Action item:
What you return should be every record, retyped without a single change.

Task data Block Start

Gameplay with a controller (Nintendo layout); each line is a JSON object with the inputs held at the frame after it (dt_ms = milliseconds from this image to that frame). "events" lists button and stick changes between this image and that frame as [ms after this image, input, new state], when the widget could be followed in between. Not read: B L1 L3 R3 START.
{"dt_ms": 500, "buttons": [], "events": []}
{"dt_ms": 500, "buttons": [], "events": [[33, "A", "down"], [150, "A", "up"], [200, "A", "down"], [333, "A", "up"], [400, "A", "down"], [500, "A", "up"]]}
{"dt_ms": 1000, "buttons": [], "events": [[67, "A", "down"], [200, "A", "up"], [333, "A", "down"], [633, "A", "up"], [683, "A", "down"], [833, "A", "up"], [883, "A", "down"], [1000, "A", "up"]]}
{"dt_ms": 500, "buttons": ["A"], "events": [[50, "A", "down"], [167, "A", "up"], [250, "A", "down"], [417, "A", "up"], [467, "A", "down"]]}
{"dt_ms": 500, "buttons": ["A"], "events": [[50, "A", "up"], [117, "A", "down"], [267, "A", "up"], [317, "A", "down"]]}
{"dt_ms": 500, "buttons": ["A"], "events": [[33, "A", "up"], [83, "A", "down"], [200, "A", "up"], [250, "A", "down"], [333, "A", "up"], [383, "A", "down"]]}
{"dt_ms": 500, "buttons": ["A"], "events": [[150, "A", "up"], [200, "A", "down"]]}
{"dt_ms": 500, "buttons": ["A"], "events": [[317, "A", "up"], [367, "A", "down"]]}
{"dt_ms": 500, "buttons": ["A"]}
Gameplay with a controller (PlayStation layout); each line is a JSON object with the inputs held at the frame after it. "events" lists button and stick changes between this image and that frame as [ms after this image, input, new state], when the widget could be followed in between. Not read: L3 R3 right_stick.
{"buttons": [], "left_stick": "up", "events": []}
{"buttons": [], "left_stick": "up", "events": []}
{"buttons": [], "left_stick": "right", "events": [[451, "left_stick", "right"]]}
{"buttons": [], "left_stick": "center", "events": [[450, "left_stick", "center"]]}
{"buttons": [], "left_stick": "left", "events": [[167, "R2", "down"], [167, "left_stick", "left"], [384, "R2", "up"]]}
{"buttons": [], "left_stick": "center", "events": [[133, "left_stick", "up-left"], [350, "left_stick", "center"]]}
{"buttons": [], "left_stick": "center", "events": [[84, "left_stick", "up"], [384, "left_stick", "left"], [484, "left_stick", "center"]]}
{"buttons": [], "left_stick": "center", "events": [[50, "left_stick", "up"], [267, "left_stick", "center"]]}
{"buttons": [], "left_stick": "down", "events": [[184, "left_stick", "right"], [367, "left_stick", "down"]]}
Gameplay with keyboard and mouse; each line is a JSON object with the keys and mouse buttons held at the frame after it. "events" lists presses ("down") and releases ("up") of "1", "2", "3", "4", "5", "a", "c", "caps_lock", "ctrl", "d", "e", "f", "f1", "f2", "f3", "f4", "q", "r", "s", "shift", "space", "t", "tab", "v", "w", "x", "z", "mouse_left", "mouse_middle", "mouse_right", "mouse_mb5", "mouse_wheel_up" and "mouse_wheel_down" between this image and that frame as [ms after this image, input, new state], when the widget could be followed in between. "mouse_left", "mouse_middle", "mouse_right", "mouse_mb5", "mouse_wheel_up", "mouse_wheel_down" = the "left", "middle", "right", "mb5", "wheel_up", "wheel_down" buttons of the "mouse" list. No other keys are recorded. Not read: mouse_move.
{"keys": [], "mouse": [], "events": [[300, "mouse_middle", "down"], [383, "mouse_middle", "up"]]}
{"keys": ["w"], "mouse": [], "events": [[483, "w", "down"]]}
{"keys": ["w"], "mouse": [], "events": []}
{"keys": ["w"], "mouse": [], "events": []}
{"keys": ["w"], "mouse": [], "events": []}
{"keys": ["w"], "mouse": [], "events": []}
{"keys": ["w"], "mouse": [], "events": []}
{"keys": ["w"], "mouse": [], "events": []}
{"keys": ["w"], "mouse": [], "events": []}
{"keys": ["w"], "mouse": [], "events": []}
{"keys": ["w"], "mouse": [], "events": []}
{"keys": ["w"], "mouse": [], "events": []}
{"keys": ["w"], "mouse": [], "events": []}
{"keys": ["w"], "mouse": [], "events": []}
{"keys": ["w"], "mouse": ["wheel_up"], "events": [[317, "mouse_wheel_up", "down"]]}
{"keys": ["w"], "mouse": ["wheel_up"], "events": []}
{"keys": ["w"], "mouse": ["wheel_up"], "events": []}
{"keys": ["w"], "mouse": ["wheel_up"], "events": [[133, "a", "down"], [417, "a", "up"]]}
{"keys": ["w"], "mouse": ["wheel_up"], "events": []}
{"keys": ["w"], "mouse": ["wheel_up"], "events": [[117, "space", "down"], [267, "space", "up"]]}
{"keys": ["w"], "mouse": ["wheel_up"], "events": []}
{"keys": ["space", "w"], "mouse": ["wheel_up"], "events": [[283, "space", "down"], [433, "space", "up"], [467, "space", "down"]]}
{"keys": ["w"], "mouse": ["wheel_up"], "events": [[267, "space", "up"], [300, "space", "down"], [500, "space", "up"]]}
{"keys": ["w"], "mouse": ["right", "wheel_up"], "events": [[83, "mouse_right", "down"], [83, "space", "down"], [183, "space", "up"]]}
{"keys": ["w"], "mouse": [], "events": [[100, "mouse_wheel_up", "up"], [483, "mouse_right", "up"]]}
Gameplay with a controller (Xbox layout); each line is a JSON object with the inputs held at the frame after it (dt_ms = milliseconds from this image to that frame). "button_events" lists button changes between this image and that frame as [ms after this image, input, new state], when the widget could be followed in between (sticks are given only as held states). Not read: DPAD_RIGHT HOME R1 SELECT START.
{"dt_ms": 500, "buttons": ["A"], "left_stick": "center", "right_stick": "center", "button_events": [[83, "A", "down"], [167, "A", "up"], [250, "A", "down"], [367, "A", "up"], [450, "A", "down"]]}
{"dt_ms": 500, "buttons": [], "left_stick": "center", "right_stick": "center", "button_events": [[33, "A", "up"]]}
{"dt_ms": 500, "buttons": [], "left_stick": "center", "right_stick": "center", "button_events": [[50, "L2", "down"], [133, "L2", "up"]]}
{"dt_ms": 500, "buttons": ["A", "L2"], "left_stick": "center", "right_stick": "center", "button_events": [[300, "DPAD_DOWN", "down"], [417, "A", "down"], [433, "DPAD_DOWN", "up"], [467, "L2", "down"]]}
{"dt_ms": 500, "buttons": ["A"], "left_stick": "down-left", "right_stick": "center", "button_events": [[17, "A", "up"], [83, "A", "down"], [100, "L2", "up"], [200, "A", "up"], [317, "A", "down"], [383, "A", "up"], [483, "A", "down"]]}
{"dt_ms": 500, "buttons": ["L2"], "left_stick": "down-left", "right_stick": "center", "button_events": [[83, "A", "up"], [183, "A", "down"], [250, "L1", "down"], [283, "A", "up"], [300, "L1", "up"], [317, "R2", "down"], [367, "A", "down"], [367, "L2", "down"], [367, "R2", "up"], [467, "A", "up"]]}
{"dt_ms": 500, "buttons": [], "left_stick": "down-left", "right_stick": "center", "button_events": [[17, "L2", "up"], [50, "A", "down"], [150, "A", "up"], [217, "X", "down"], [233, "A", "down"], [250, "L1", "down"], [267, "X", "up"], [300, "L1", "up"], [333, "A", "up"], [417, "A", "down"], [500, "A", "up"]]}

Task data Block End

Written response:
Gameplay with a controller (Nintendo layout); each line is a JSON object with the inputs held at the frame after it (dt_ms = milliseconds from this image to that frame). "events" lists button and stick changes between this image and that frame as [ms after this image, input, new state], when the widget could be followed in between. Not read: B L1 L3 R3 START.
{"dt_ms": 500, "buttons": [], "events": []}
{"dt_ms": 500, "buttons": [], "events": [[33, "A", "down"], [150, "A", "up"], [200, "A", "down"], [333, "A", "up"], [400, "A", "down"], [500, "A", "up"]]}
{"dt_ms": 1000, "buttons": [], "events": [[67, "A", "down"], [200, "A", "up"], [333, "A", "down"], [633, "A", "up"], [683, "A", "down"], [833, "A", "up"], [883, "A", "down"], [1000, "A", "up"]]}
{"dt_ms": 500, "buttons": ["A"], "events": [[50, "A", "down"], [167, "A", "up"], [250, "A", "down"], [417, "A", "up"], [467, "A", "down"]]}
{"dt_ms": 500, "buttons": ["A"], "events": [[50, "A", "up"], [117, "A", "down"], [267, "A", "up"], [317, "A", "down"]]}
{"dt_ms": 500, "buttons": ["A"], "events": [[33, "A", "up"], [83, "A", "down"], [200, "A", "up"], [250, "A", "down"], [333, "A", "up"], [383, "A", "down"]]}
{"dt_ms": 500, "buttons": ["A"], "events": [[150, "A", "up"], [200, "A", "down"]]}
{"dt_ms": 500, "buttons": ["A"], "events": [[317, "A", "up"], [367, "A", "down"]]}
{"dt_ms": 500, "buttons": ["A"]}
Gameplay with a controller (PlayStation layout); each line is a JSON object with the inputs held at the frame after it. "events" lists button and stick changes between this image and that frame as [ms after this image, input, new state], when the widget could be followed in between. Not read: L3 R3 right_stick.
{"buttons": [], "left_stick": "up", "events": []}
{"buttons": [], "left_stick": "up", "events": []}
{"buttons": [], "left_stick": "right", "events": [[451, "left_stick", "right"]]}
{"buttons": [], "left_stick": "center", "events": [[450, "left_stick", "center"]]}
{"buttons": [], "left_stick": "left", "events": [[167, "R2", "down"], [167, "left_stick", "left"], [384, "R2", "up"]]}
{"buttons": [], "left_stick": "center", "events": [[133, "left_stick", "up-left"], [350, "left_stick", "center"]]}
{"buttons": [], "left_stick": "center", "events": [[84, "left_stick", "up"], [384, "left_stick", "left"], [484, "left_stick", "center"]]}
{"buttons": [], "left_stick": "center", "events": [[50, "left_stick", "up"], [267, "left_stick", "center"]]}
{"buttons": [], "left_stick": "down", "events": [[184, "left_stick", "right"], [367, "left_stick", "down"]]}
Gameplay with keyboard and mouse; each line is a JSON object with the keys and mouse buttons held at the frame after it. "events" lists presses ("down") and releases ("up") of "1", "2", "3", "4", "5", "a", "c", "caps_lock", "ctrl", "d", "e", "f", "f1", "f2", "f3", "f4", "q", "r", "s", "shift", "space", "t", "tab", "v", "w", "x", "z", "mouse_left", "mouse_middle", "mouse_right", "mouse_mb5", "mouse_wheel_up" and "mouse_wheel_down" between this image and that frame as [ms after this image, input, new state], when the widget could be followed in between. "mouse_left", "mouse_middle", "mouse_right", "mouse_mb5", "mouse_wheel_up", "mouse_wheel_down" = the "left", "middle", "right", "mb5", "wheel_up", "wheel_down" buttons of the "mouse" list. No other keys are recorded. Not read: mouse_move.
{"keys": [], "mouse": [], "events": [[300, "mouse_middle", "down"], [383, "mouse_middle", "up"]]}
{"keys": ["w"], "mouse": [], "events": [[483, "w", "down"]]}
{"keys": ["w"], "mouse": [], "events": []}
{"keys": ["w"], "mouse": [], "events": []}
{"keys": ["w"], "mouse": [], "events": []}
{"keys": ["w"], "mouse": [], "events": []}
{"keys": ["w"], "mouse": [], "events": []}
{"keys": ["w"], "mouse": [], "events": []}
{"keys": ["w"], "mouse": [], "events": []}
{"keys": ["w"], "mouse": [], "events": []}
{"keys": ["w"], "mouse": [], "events": []}
{"keys": ["w"], "mouse": [], "events": []}
{"keys": ["w"], "mouse": [], "events": []}
{"keys": ["w"], "mouse": [], "events": []}
{"keys": ["w"], "mouse": ["wheel_up"], "events": [[317, "mouse_wheel_up", "down"]]}
{"keys": ["w"], "mouse": ["wheel_up"], "events": []}
{"keys": ["w"], "mouse": ["wheel_up"], "events": []}
{"keys": ["w"], "mouse": ["wheel_up"], "events": [[133, "a", "down"], [417, "a", "up"]]}
{"keys": ["w"], "mouse": ["wheel_up"], "events": []}
{"keys": ["w"], "mouse": ["wheel_up"], "events": [[117, "space", "down"], [267, "space", "up"]]}
{"keys": ["w"], "mouse": ["wheel_up"], "events": []}
{"keys": ["space", "w"], "mouse": ["wheel_up"], "events": [[283, "space", "down"], [433, "space", "up"], [467, "space", "down"]]}
{"keys": ["w"], "mouse": ["wheel_up"], "events": [[267, "space", "up"], [300, "space", "down"], [500, "space", "up"]]}
{"keys": ["w"], "mouse": ["right", "wheel_up"], "events": [[83, "mouse_right", "down"], [83, "space", "down"], [183, "space", "up"]]}
{"keys": ["w"], "mouse": [], "events": [[100, "mouse_wheel_up", "up"], [483, "mouse_right", "up"]]}
Gameplay with a controller (Xbox layout); each line is a JSON object with the inputs held at the frame after it (dt_ms = milliseconds from this image to that frame). "button_events" lists button changes between this image and that frame as [ms after this image, input, new state], when the widget could be followed in between (sticks are given only as held states). Not read: DPAD_RIGHT HOME R1 SELECT START.
{"dt_ms": 500, "buttons": ["A"], "left_stick": "center", "right_stick": "center", "button_events": [[83, "A", "down"], [167, "A", "up"], [250, "A", "down"], [367, "A", "up"], [450, "A", "down"]]}
{"dt_ms": 500, "buttons": [], "left_stick": "center", "right_stick": "center", "button_events": [[33, "A", "up"]]}
{"dt_ms": 500, "buttons": [], "left_stick": "center", "right_stick": "center", "button_events": [[50, "L2", "down"], [133, "L2", "up"]]}
{"dt_ms": 500, "buttons": ["A", "L2"], "left_stick": "center", "right_stick": "center", "button_events": [[300, "DPAD_DOWN", "down"], [417, "A", "down"], [433, "DPAD_DOWN", "up"], [467, "L2", "down"]]}
{"dt_ms": 500, "buttons": ["A"], "left_stick": "down-left", "right_stick": "center", "button_events": [[17, "A", "up"], [83, "A", "down"], [100, "L2", "up"], [200, "A", "up"], [317, "A", "down"], [383, "A", "up"], [483, "A", "down"]]}
{"dt_ms": 500, "buttons": ["L2"], "left_stick": "down-left", "right_stick": "center", "button_events": [[83, "A", "up"], [183, "A", "down"], [250, "L1", "down"], [283, "A", "up"], [300, "L1", "up"], [317, "R2", "down"], [367, "A", "down"], [367, "L2", "down"], [367, "R2", "up"], [467, "A", "up"]]}
{"dt_ms": 500, "buttons": [], "left_stick": "down-left", "right_stick": "center", "button_events": [[17, "L2", "up"], [50, "A", "down"], [150, "A", "up"], [217, "X", "down"], [233, "A", "down"], [250, "L1", "down"], [267, "X", "up"], [300, "L1", "up"], [333, "A", "up"], [417, "A", "down"], [500, "A", "up"]]}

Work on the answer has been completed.